Europeans have already purchased more electric-powered vehicles than all of last year, new research shows, a hopeful sign that healthy consumer demand for greener cars will outstrip the many shortcomings of Europe’s bumpy transition away from dirty diesel engines.
Through the first seven months of 2019, the number of new registrations for battery-powered electrical vehicles (BEVs) topped 183,000, according to data collected by Berlin-based automotive analyst Matthias Schmidt. The sector is on pace to hit a record 300,000 new BEV registrations this year, cementing Western Europe’s place as the second biggest market for such vehicles behind China. The United States is third.
That’s all the more remarkable considering Europe’s underdeveloped network of electric charging stations, particularly in Southern Europe. The goal is one charging station for every 5-10 BEVs. Despite the relatively low number of e-cars on the road, “we’re not there yet,” Luca de Meo, president of Spanish automaker SEAT, told reporters at the Frankfurt Motor Show.
Still, it’s not too early to see the up-and-coming players. Renault, with its electric plug-in compact model Zoe, and Tesla, on the strength of Model 3, have emerged as the market leaders, Schmidt notes. And this month, the Volkswagen Group has come on strong as it’s begun to take pre-orders for its battery-powered ID.3.
That model is billed as being VW’s first e-vehicle for the masses, and part of a larger $33 billion push into BEVs.
Walking through the Frankfurt Motor Show pavilion this week, Schmidt admitted he had a bit of sticker shock glancing at the suggested prices of the electric vehicles on display from the many manufacturers in the hall. “They were all priced somewhere between €29,000 and €35,000,” he said. “It may be a struggle to meet targets.”

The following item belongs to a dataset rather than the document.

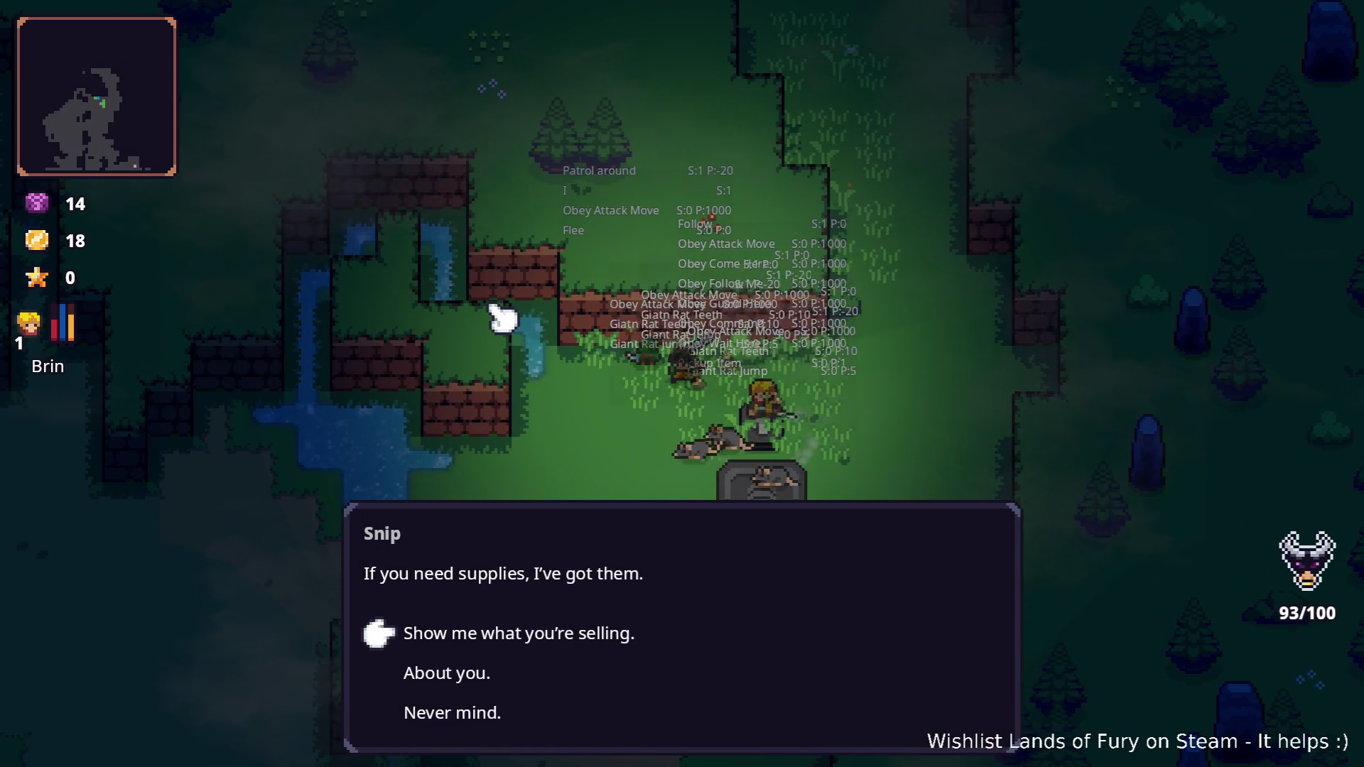
pyautogui.press('e')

Automakers are struggling to find a strategy that works for Europe as strict new emissions targets come into play in January—or face billions in fines. The level of CO2 must be cut to 95 grams per kilometer for 95% of a manufacturer’s fleet cars—down from the current 120.5g average allowance.
The stick hanging over the sector explains the explosion of e-vehicle news coming out of the auto show this week. But the headlines mask a big concern for automakers: how to make money on the electrification push. “These likely profitless vehicles are being shoved to the front of the stage in order to meet CO2 regulations,” says Schmidt.
But as the latest sales figures show, at least there is strong consumer demand. BEVs may account for just 2 percent of overall sales, but the market is growing rapidly even with questions over e-vehicle pricing and the dearth of charging stations.
Next year, thanks in no small part to the new emissions rules, share will grow even further. Volkswagen Group, for one, plans to bring 300,000 new BEVs to market and that it will have six such models on the road by 2022.
Despite the somewhat optimistic signs, VW, for one, will be hedging its bets on the car-buying public. The carmaker is aggressively rolling out car-sharing services in parts of Europe that will overwhelmingly feature battery-powered and electric vehicles. The upside is clear: the more BEVs it gets on the road the less likely it is to pay a hefty emissions fine.